Air Hockey and Dirty Whores


May 6, 1999




Dave met a very tall, very skinny woman and her gay friend in a bar. The gay friend told Dave that he looks like a Russian porn star (how many of those are there?), and Birdy-Woman was turning and turning and turning the rawhide string tied around Dave’s neck, saying how sexy it was. “It’s just a string,” he told her. “Oh. Maybe it’s your neck that’s sexy, then,” said Miss Subtle. Apparently they were staring and staring into each other’s eyes, and finally he said, “Do you want to go over there and kiss?” She did want to. And then she took him into the ladies’ room and turned off the light. That’s my move! He told her about my stipulation, that if they had sex, they’d have to be near a phone and she’d have to describe everything to me. She was horrified yet (he said) mesmerized. “I . . . I think I’m in love with your girlfriend!” she gasped. Then she showed him her breast.


    

I was upset and jealous. With the Bettie Page girl, it was just a circumstance.

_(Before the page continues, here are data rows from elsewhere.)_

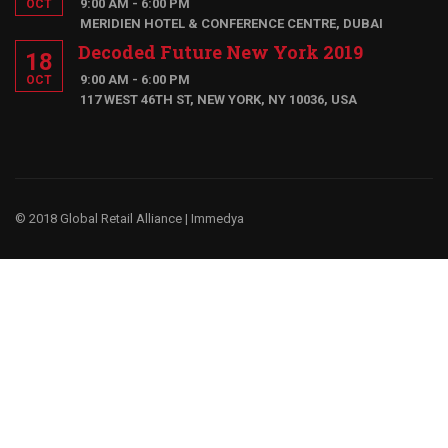
9:00 AM - 6:00 PM
OCT
MERIDIEN HOTEL & CONFERENCE CENTRE, DUBAI
Decoded Future New York 2019
18
9:00 AM - 6:00 PM
OCT
117 WEST 46TH ST, NEW YORK, NY 10036, USA
© 2018 Global Retail Alliance |
Immedya
¿Te gustaría ser un miembro?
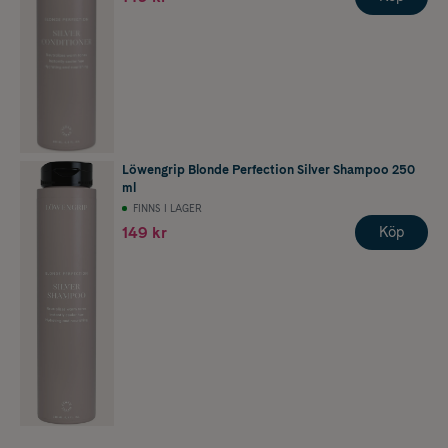
Löwengrip Blonde Perfection Silver Shampoo 250
ml
FINNS I LAGER
149 kr
Köp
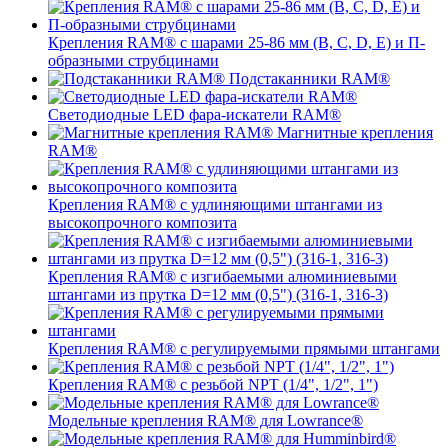
Крепления RAM® с шарами 25-86 мм (B, C, D, E) и П-
образными струбцинами
Подстаканники RAM®
Светодиодные LED фара-искатели RAM®
Магнитные крепления
RAM®
Крепления RAM® с удлиняющими штангами из
высокопрочного композита
Крепления RAM® с изгибаемыми алюминиевыми
штангами из прутка D=12 мм (0,5") (316-1, 316-3)
Крепления RAM® c регулируемыми прямыми штангами
Крепления RAM® с резьбой NPT (1/4", 1/2", 1")
Модельные крепления RAM® для Lowrance®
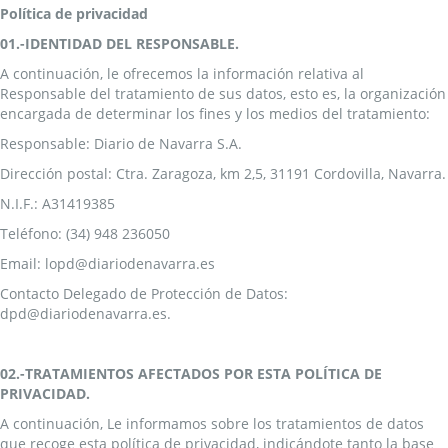
Política de privacidad
01.-IDENTIDAD DEL RESPONSABLE.
A continuación, le ofrecemos la información relativa al
Responsable del tratamiento de sus datos, esto es, la organización
encargada de determinar los fines y los medios del tratamiento:
Responsable: Diario de Navarra S.A.
Dirección postal: Ctra. Zaragoza, km 2,5, 31191 Cordovilla, Navarra.
N.I.F.: A31419385
Teléfono: (34) 948 236050
Email: lopd@diariodenavarra.es
Contacto Delegado de Protección de Datos:
dpd@diariodenavarra.es.
02.-TRATAMIENTOS AFECTADOS POR ESTA POLÍTICA DE
PRIVACIDAD.
A continuación, Le informamos sobre los tratamientos de datos
que recoge esta política de privacidad, indicándote tanto la base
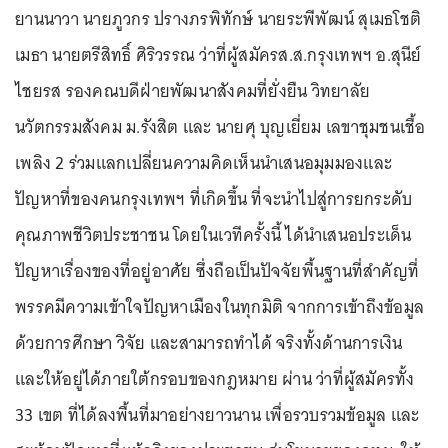
ยานนาวา นายภูวกร ปรางภรพิทักษ์ นายระพีพัฒน์ สุเมธโชติ
เมธา นายตรีสิทธิ์ ศิริวรรณ ว่าที่ผู้สมัครส.ส.กรุงเทพฯ อ.สุนีย์
ไชยรส รองคณบดีฝ่ายพัฒนาสังคมที่ยั่งยืน วิทยาลัย
นวัตกรรมสังคม ม.รังสิต และ นายศุ บุญเยี่ยม เลขาชุมชนเชื้อ
เพลิง 2 ร่วมแลกเปลี่ยนความคิดเห็นนำเสนอมุมมองและ
ปัญหาที่ของคนกรุงเทพฯ ที่เกิดขึ้น ที่จะนำไปสู่การยกระดับ
คุณภาพชีวิตประชาชน โดยในเวทีครั้งนี้ ได้นำเสนอประเด็น
ปัญหาเรื่องของที่อยู่อาศัย ซึ่งถือเป็นปัจจัยพื้นฐานที่สำคัญที่
พรรคมีความเข้าใจปัญหาเมืองในทุกมิติ จากการเข้าถึงข้อมูล
ด้วยการศึกษา วิจัย และสามารถทำได้ จริงทั้งด้านการเงิน
และให้อยู่ได้ภายใต้กรอบของกฎหมาย ผ่าน ว่าที่ผู้สมัครทั้ง
33 เขต ที่ได้ลงพื้นที่มาอย่างยาวนาน เพื่อรวบรวมข้อมูล และ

She seemed like a nice person, funny and casual and sexy — somebody’s best friend. Whereas with this other one, there was something vicious and lone-wolf about her. It was like she was turning him on — not just the situation. She was taking control and putting her big strong hands all over my territory. Anyway, when they came out of the bathroom, someone had stolen her purse, and she yelled at Dave and it broke the mood; they slept together but didn’t have sex.


    

I only like to picture my boyfriend with women I’d find attractive, and I don’t like his type. He goes for these tall, skinny, almost hardened women. Ones with cruel faces and glasses. The aggressive sort with a sassy gay friend in tow. I see these women as a monstrous, shallow version of me, and I am horrified. I like sweet little soft bunnies for girls, kind of dumb, giggly. Maybe a little drunk. Girls who smell good and do what I say. A nice ass, a good time, a sense of adventure.


    

It’s strange, because he’s having all these experiences and I haven’t had even the tiniest desire to flirt with anyone. I saw my old boyfriend by surprise last week. He looked so fine; he hasn’t changed at all. He was trembling and kind of trying to get away from me, was hostile but at the same time couldn’t stop staring at me. I love that stuff, it makes me feel predatorial. But I had zero will to kiss him. The only stirring I’ve had was when I played air hockey with Melissa Jasper. She was calling me “bitch” and “dirty whore.” (I never cared for that language before Dave, but now I can’t hear it without responding down there like Pavlov’s dog.) Melissa’s amazing bosom bounced up and down right over the slot I was concentrating on with all my being, trying to get the flying puck in — but desire never fully took over. When the game was done I drifted off to play video poker, which excited me maybe more than the fulsome decolletage and name-calling had. I cannot seem to get it into my head that Dave is still attracted to other people when I am not. In all my old relationships, I was the wild one, the runaround flirting one. How can someone be better than me at what I’m best at? It’s like a math problem that keeps showing me the wrong answer.


    

So I revoked his privileges. He was on a pay phone at a truck stop in New Mexico when I told him, and he asked me to say it again. He’d gotten an erection from me saying no. I told him all the things he’s not allowed to do and he got more and more excited till he had to hang up because it was getting too obscene (he didn’t have a coat to cover his pants). I’m just glad that Stork-Woman’s purse got stolen, because if that hadn’t happened, other stuff would have. And really thinking about it — the cock that’s between the legs of the man I love, stiff and filled with blood, pushing against that woman, parting her, entering her and actually being inside her — I realized I don’t want that at all. If I’m there and someone wants to touch it, that’s okay, but they don’t get to have it.